Have you worked in health research before? 

“The most exciting thing about my role as a research sister is witnessing the participants' enthusiasm to make a difference, in addition to the exposure to research I received during my undergrad and master's degrees, which actually sparked my interest in taking on a job role in research. I also get to meet new people and attend a variety of clinics and events to speak with patients and encourage them to participate in BioResource research. Overall, my experience working in health research has been amazing.” 

What is a misconception about nurses you wish to dispel? 

Myth: Nurses are only work in hospitals.

Reality: Nurses work in various settings, including clinics, community, health organisations, schools and even private homes."

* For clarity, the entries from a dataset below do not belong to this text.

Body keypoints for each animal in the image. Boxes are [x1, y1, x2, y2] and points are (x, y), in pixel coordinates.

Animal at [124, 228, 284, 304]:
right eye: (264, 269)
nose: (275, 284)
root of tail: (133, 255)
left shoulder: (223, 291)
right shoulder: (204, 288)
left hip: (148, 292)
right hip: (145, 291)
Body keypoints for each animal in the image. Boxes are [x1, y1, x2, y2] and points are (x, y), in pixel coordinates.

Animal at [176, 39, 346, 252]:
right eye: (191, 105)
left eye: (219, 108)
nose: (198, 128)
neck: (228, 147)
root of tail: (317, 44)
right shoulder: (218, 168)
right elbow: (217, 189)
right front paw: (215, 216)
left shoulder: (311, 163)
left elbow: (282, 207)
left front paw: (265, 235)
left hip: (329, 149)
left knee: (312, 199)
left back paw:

Working with children: Q&A with Research Nurses from the Paediatric Inflammatory Bowel Disease (PIBD) cohort 

We spoke to the PIBD team about the role as a Research Nurse working with children. The PIBD BioResource, led by Professor Holm Uhlig at Oxford University, is paediatric arm of the adult IBD BioResource and offers research participation to children and young people with IBD, with the aim of increasing our understanding of the condition and identifying the best treatment options available for children with this condition. 

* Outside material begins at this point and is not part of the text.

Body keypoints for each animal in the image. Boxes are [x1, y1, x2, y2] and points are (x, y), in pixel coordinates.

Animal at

We spoke to Emily Tropman, Clinical Research Nurse at Norfolk and Norwich University Hospital and Sarah Clews and Leah Varghese, Research Nurse and Research Practitioner respectively, based at Oxford Children’s Hospital. 

What is the difference between working with young people versus adults? 

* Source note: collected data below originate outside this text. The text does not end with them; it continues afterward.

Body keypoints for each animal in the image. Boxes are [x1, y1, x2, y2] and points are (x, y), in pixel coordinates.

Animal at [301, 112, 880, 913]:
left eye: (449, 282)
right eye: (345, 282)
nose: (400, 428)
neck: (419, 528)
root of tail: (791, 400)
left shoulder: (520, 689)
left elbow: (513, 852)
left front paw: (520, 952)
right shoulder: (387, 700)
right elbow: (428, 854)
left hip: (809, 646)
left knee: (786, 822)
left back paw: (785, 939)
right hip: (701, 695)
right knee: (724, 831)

You have more people to consider. Are the parents happy to take part as well as the child? The consent process is different as you need child assent and parental consent. Ultimately, it’s important to be able to engage with the young people, engage them and approach them in a way that is age appropriate.” – Emily  

The enthusiasm and joy children naturally bring makes your working day brighter. Also being involved in, not just the children’s lives, but also getting to meet and connect with families sets it apart from other specialties.” - Leah 

What is the best part about working with young people? 

“Young people are our future. It never fails to amaze me some of obstacles these young people have to manage, and they take it all in their stride!” – Emily

Seeing young people grow and develop as they face challenges and come out stronger and brighter is definitely a highlight of the job.” – Sarah 

What is the most challenging part about your role? 

“The most challenging aspect of my role is ensuring everything is completed within a relatively short time frame with a large workload. I work part time so it can be a challenge to juggle sometimes. But I really enjoy it and wouldn’t want to do anything else.” – Emily 


Meet our Research Nurses in Nottingham

The Nottingham BioResource Centre is one of 6 new Centres, along with Sheffield, that joined the BioResource in December 2022. These fantastic four Research Nurses currently recruit volunteers into the majority of cohorts/studies at the BioResource.

Hear about why they love their role! 

To conclude… 

We want to thank all of our Research Nurses at who recruit volunteers in the BioResource across England. We wouldn’t have any volunteers without them, nor would researchers have the data they need to make scientific breakthroughs that improve healthcare for the benefit of everyone! Their efforts are at the heart of what we do at the BioResource.